The subject was a Thursday rally in Virginia featuring Donald Trump where Youngkin was not present, where they touted saying the Pledge of Allegiance to a flag they said came from Trump’s speech on January 6 (before the riot). But Youngkin put out a statement distancing himself from violence and the riot. Nicolle couldn’t handle this:
WALLACE: Well, and, John Heilemann, David [Plouffe] just said he's trying to distance himself from the insurrection. He hasn't -- he has said -- I believe Axios reported that Youngkin wouldn't say whether they would have voted to certify the election on January 6 if you’re a member of Congress. That is part of the slow-motion insurrection. He is an insurrectionist. So he can distance himself all he wants from the disgusting important display of a flag flown over a scene that became the, you know, final resting spot of the police officers and others. But he himself was for the insurrection.
She cited the website Axios. But this seems to be the footnote, from September 26:
Youngkin believes Biden beat Trump in the 2020 election legitimately. But while speaking with Axios, he wouldn’t say whether he would have voted to certify the election on Jan. 6 if he were a member of Congress. He did say there's “no room for violence in America.”

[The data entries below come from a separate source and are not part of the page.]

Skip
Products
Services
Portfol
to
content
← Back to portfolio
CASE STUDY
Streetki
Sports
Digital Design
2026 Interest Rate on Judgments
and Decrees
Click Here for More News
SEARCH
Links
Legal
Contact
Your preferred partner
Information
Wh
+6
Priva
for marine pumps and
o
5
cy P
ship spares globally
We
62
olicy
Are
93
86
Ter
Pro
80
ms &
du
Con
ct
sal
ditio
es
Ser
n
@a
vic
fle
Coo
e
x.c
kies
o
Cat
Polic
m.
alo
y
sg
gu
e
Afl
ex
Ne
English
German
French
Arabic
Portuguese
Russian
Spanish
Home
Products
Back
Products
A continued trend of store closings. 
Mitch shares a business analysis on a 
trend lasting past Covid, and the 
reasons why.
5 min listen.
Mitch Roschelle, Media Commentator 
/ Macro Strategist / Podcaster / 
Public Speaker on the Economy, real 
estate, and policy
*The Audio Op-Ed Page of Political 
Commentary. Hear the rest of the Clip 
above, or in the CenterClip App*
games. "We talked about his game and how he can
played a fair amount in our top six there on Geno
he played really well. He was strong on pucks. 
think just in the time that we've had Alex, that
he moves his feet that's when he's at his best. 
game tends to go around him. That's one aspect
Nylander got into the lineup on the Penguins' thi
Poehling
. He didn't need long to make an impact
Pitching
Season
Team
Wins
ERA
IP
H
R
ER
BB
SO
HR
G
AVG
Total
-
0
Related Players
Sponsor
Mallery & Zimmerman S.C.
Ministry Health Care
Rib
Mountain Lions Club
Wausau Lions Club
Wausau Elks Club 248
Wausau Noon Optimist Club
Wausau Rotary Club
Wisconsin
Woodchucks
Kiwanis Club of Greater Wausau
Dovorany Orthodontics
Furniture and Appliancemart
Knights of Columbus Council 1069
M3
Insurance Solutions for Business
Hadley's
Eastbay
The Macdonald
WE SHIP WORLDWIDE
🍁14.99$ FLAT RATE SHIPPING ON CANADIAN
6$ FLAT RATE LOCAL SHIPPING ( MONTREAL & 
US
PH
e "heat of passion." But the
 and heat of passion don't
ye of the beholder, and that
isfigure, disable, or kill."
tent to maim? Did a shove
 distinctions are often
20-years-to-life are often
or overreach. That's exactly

Sadly for Wallace, then came Axios again on September 27, with the headline: “Youngkin clarifies he would have certified 2020 election.”
The Youngkin campaign didn't immediately respond to a request from Axios about whether he wanted to clarify his answer, but when asked Monday whether he would have voted to certify, he told WTKR-TV, “Yeah, absolutely.”
John Heilemann then jumped in and mangled it again:
HEILEMANN: I'll bet you every dollar in my pocket, Nicolle, that Youngkin's attitude was, as soon as he heard Bannon and Trump were going to be at this rally, that was where his cannon pin drew the line. They said, OK, we're not going to go. This is what distancing will be. We're not going to say anything bad about Trump, we're not going to renounce the endorsement. We're not going to say that Joe Biden's legitimate president of the United States or they would have voted to certify the election, but I'm not going to go to that rally. And they thought that would be enough.
And then the flag showed up, and the flag showed up and the video was there and people pledging allegiance to a flag, the flag of the insurrectionists, a flag just like the flags that police officers were dealing with. That was the thing that was too far.
But PolitiFact doesn't easily throw "False" flags at MSNBC pundits. They can safely mangle what Youngkin said on the record.